A divided U.S. Supreme Court refused Wednesday to reinstate North Carolina’s voter-identification requirement and keep just 10 days of early in-person voting.
The decision — a victory for voting-rights groups and President Barack Obama’s Justice Department — means voters won’t have to show one of several qualifying photo IDs when casting ballots in the presidential battleground state. Early voting also reverts to 17 days, to begin Oct. 20.
The court rejected a request by Gov. Pat McCrory and other state officials to delay a lower court ruling that found the state law was tainted by racial discrimination.
The 4th U.S. Circuit Court of Appeals struck down several parts of the law last month, saying they were approved by Republican legislators with intentional bias against black voters in mind. Lawyers for McCrory and the state officials — some hired by GOP legislative leaders who championed the 2013 law — disagreed with the 4th Circuit ruling and wanted a delay while they draft an appeal on legal arguments they want the Supreme Court to consider.
The high court divided 4-4 on most of the challenged provisions, with the four more conservative justices supporting the state’s bid to enforce them in the upcoming election. The split illustrates again how closely divided the Supreme Court is on voting rights and how the outcome of the presidential election essentially will determine the direction of the court.
The court has been operating with only eight members since Justice Antonin Scalia died in February.
A ninth justice chosen by Democratic Hillary Clinton would almost certainly vote with the court’s liberal justices on this issue. A justice picked by Republican Donald Trump would likely be a majority-making fifth vote for conservatives.
The voting adjustments could benefit Democrats in the November election, since registered Democrats historically have favored using early voting. Evidence presented during the trial over the 2013 law says black residents disproportionately lack photo ID required by North Carolina’s mandate.

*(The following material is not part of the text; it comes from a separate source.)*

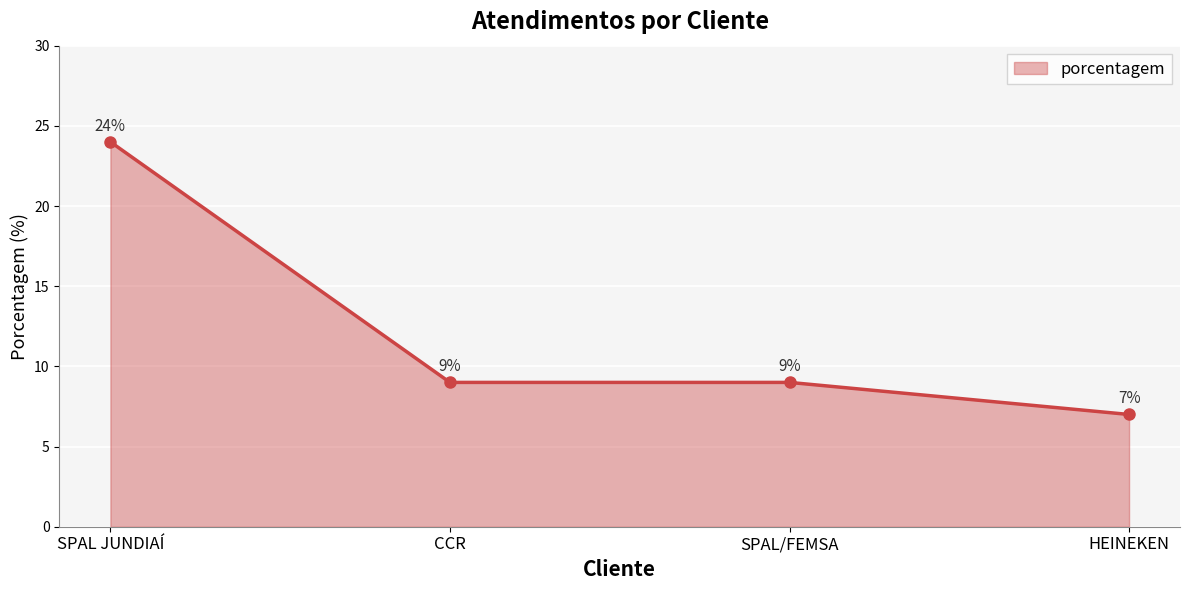

What is the change in value from SPAL JUNDIAÍ to HEINEKEN?

-17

Black voters traditionally have voted overwhelmingly Democratic in North Carolina.
Attorneys who sued over the law told the justices last week that keeping voter ID and 10 days of early voting in place would irreparably harm minority voters hurt by these policies.
They said arguments by the state were misguided that making voting rules different in the general election compared to the primaries would cause confusion. Voter ID was required during the state’s two primary elections this year and 10 days of early voting have been in place since 2014.

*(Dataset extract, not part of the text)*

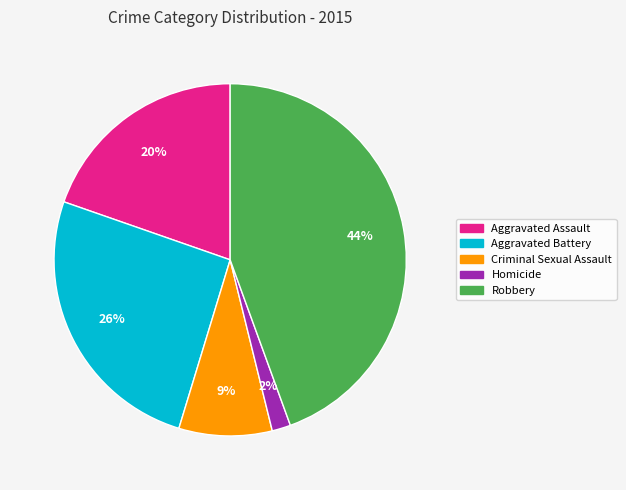

The Criminal Sexual Assault slice represents 9% of the pie. True or false?

True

In fact, the plaintiffs’ lawyers said, it would be even worse to keep the requirements in place when election officials are now re-arranging voting procedures based on the 4th Circuit decision July 29.
McCrory and Republican legislative leaders have said voter ID is a commonsense requirement to increase the integrity of elections. They pointed out that black voter turnout increased in 2014. Appeals court judges said the state provided no evidence of the kind of in-person voter fraud the ID mandate would address.
A trial court judge in April had upheld the 2013 law, but the 4th Circuit panel wrote he seemed “to have missed the forest in carefully surveying the many trees” by failing to recognize a link between race and politics in North Carolina.
The challenged provisions “target African Americans with almost surgical precision,” said the 4th Circuit ruling, which also struck down provisions eliminating same-day registration during the early voting period and the counting of Election Day ballots cast by a person outside of their home precinct. The state didn’t ask the Supreme Court to restore these provisions.